The company’s high-profile work on autonomous cars, along with developments by Tesla Motors Inc. and other technology companies, promises a world of safer roads, less congestion and greater mobility for disabled and elderly people. At the same time, it has put traditional car and truck makers on alert that they could lose their dominant position.
Ford Motor Co., BMW AG, Toyota Motor Corp. and others are developing similar technology, pushing to put autonomous vehicles on roadways by 2021. General Motors Co. acquired San Francisco-startup Cruise Automation earlier this year in a deal valued at $1 billion to help jump start its self-driving car program. Recent Tesla vehicles come with hardware that could be activated by a forthcoming software revision that would make the cars fully self-driving, the company has said.
Increasingly, companies developing self-driving technology believe that autonomous cars initially will be used as robot taxis, in part to introduce them to a wary public.
Uber Technologies Inc. is testing self-driving taxis in Pittsburgh, and startup nuTonomy is testing such vehicles in Singapore.
Still many regulatory and legal hurdles lie ahead. U.S. regulators are taking steps toward regulating the emerging technology, proposing guidelines earlier this year to encourage development while ensuring safety.
Regulators are looking into a fatal Tesla crash this year that involved the company’s Autopilot feature, a semiautonomous capability that can take command of the vehicle in certain situations. German regulators have asked the company not to use the feature’s name on the grounds that it is misleading.
Alphabet has advocated cars without traditional controls, arguing that eliminating the option of human control is safer than requiring people to take control if the car encounters a situation it doesn’t understand.
Waymo has tested prototype vehicles that lack a steering wheel and brake pedals, and Mr. Krafcik said the company is lobbying regulators to allow cars without such controls. Meanwhile, he said Waymo likely would install its technology in conventional vehicles as federal rules require controls such as steering wheels.
“We’re not in the business of making better cars, we’re in the business of making better drivers,” Mr. Krafcik said.
Mr. Krafcik said the Waymo name stands for “a new way forward in mobility.”
Waymo is Alphabet’s 12th business unit—alongside Google, home-automation firm Nest, venture funds GV and CapitalG, and others—each with its own effective CEO. The unit claims extensive experience developing self-driving technology, including more than 2 million miles of testing on public roadways in the past eight years.

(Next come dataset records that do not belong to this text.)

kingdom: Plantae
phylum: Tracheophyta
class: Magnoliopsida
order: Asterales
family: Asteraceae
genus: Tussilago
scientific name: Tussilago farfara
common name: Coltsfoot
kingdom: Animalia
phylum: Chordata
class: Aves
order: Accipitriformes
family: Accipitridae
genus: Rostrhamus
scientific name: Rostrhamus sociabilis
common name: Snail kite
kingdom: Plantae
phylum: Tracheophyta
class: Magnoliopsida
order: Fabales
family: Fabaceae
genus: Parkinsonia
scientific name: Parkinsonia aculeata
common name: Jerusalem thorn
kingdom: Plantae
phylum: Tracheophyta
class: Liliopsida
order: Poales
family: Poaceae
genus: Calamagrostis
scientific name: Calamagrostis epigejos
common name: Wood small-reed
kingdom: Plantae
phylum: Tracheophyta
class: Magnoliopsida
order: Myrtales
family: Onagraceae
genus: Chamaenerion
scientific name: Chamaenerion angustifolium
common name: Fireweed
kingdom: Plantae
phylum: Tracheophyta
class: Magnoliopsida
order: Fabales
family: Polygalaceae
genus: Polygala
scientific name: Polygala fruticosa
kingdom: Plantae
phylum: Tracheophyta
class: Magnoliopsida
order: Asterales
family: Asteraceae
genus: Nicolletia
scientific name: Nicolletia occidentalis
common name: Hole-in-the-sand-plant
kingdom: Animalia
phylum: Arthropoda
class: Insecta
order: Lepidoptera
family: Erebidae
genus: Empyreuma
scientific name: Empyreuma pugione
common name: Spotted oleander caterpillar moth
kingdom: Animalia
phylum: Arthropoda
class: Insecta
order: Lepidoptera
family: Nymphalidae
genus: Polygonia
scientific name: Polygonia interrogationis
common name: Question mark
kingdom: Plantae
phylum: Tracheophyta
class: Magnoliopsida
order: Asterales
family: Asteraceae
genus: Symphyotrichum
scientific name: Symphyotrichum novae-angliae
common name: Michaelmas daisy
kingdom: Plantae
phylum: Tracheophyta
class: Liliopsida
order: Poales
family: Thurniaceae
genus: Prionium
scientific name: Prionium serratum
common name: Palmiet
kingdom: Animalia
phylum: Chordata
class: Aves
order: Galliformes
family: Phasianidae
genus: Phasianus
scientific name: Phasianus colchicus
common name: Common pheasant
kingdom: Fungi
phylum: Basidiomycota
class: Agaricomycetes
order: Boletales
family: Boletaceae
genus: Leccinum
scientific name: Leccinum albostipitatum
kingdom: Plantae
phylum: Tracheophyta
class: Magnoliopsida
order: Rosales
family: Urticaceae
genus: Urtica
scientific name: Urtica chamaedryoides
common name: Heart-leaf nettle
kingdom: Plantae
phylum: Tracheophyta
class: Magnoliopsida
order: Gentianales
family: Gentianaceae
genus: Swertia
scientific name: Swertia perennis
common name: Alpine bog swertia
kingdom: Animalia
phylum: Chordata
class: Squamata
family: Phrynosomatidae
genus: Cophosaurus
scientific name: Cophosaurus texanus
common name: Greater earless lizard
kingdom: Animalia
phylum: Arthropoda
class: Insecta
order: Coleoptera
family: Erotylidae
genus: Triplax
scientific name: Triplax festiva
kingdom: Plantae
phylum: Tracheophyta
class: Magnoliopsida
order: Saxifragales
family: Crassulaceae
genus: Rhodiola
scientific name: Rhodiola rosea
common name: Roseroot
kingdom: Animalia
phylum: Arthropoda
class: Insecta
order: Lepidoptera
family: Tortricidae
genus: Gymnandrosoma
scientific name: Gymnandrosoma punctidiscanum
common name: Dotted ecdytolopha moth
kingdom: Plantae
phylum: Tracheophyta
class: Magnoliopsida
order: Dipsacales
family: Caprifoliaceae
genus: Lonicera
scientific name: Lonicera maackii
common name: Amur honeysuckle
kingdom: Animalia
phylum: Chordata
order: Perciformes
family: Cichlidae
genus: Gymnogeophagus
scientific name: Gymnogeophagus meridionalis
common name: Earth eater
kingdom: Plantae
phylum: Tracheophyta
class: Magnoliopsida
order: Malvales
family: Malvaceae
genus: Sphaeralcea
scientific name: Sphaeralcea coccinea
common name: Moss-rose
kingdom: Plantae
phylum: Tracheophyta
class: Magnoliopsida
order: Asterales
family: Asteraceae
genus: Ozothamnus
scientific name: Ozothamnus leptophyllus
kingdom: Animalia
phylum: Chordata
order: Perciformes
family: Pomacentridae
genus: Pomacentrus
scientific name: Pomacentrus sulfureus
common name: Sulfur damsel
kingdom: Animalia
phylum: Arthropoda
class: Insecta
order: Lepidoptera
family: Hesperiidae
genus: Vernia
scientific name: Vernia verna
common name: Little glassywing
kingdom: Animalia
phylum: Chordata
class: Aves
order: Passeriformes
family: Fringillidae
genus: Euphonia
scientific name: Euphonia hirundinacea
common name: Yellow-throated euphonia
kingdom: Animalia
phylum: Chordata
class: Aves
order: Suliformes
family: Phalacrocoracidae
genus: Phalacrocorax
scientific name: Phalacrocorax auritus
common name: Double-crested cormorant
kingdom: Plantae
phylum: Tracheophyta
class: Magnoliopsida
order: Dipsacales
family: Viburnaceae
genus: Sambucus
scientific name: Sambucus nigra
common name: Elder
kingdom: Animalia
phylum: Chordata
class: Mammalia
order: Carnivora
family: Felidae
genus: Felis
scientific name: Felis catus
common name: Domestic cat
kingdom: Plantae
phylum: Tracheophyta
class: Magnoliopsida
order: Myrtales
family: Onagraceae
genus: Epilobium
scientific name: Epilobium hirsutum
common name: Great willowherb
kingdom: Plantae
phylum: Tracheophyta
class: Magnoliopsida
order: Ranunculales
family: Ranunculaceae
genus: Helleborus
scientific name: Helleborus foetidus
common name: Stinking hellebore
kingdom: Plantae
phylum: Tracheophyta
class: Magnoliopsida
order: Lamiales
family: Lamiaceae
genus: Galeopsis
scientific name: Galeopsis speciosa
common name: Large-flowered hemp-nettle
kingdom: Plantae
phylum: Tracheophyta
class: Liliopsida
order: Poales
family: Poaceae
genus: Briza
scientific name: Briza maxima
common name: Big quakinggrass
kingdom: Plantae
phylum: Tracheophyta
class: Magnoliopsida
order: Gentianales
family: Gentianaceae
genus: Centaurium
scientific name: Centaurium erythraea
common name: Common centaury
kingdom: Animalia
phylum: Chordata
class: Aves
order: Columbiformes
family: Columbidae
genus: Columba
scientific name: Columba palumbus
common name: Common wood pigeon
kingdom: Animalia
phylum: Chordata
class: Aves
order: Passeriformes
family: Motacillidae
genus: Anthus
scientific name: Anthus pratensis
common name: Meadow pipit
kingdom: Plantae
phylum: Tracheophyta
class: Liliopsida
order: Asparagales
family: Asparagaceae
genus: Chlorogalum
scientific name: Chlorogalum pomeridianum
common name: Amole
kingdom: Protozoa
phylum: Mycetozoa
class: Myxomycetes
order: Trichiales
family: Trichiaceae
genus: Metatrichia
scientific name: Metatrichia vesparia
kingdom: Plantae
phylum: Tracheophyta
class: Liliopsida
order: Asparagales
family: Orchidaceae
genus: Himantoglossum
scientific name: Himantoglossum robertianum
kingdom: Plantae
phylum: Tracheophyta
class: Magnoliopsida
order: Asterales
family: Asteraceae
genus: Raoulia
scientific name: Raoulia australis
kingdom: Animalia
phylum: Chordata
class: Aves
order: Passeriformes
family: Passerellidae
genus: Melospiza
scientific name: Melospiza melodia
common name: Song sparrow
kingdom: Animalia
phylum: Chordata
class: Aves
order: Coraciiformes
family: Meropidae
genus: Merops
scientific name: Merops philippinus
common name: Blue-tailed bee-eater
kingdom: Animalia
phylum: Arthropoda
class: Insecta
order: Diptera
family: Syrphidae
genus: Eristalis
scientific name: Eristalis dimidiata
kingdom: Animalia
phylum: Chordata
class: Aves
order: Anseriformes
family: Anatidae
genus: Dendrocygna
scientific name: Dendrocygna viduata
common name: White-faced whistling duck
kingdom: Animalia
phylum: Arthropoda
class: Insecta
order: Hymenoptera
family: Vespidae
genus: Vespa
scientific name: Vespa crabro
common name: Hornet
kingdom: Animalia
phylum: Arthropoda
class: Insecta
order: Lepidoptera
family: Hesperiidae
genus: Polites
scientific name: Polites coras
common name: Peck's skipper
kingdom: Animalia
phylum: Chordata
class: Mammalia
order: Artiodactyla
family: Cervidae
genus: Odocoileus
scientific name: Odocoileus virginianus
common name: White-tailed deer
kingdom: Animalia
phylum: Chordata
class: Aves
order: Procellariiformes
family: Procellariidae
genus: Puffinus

At a press event Tuesday, Mr. Krafcik touted the company as the first to test a self-driving car on public roads without a human driver in the vehicle. Steve Mahan, a legally blind man from Morgan Hill, Calif., in October 2015 rode around Austin, Texas, in a Waymo car that lacked a steering wheel and brake pedals.
“It was so much fun to be driving down these streets, past homes and folks in the neighborhood, coming to intersections…left turns, right turns, lane changes,” Mr. Mahan told reporters. “I just don’t want that to be the overall end of the ride.”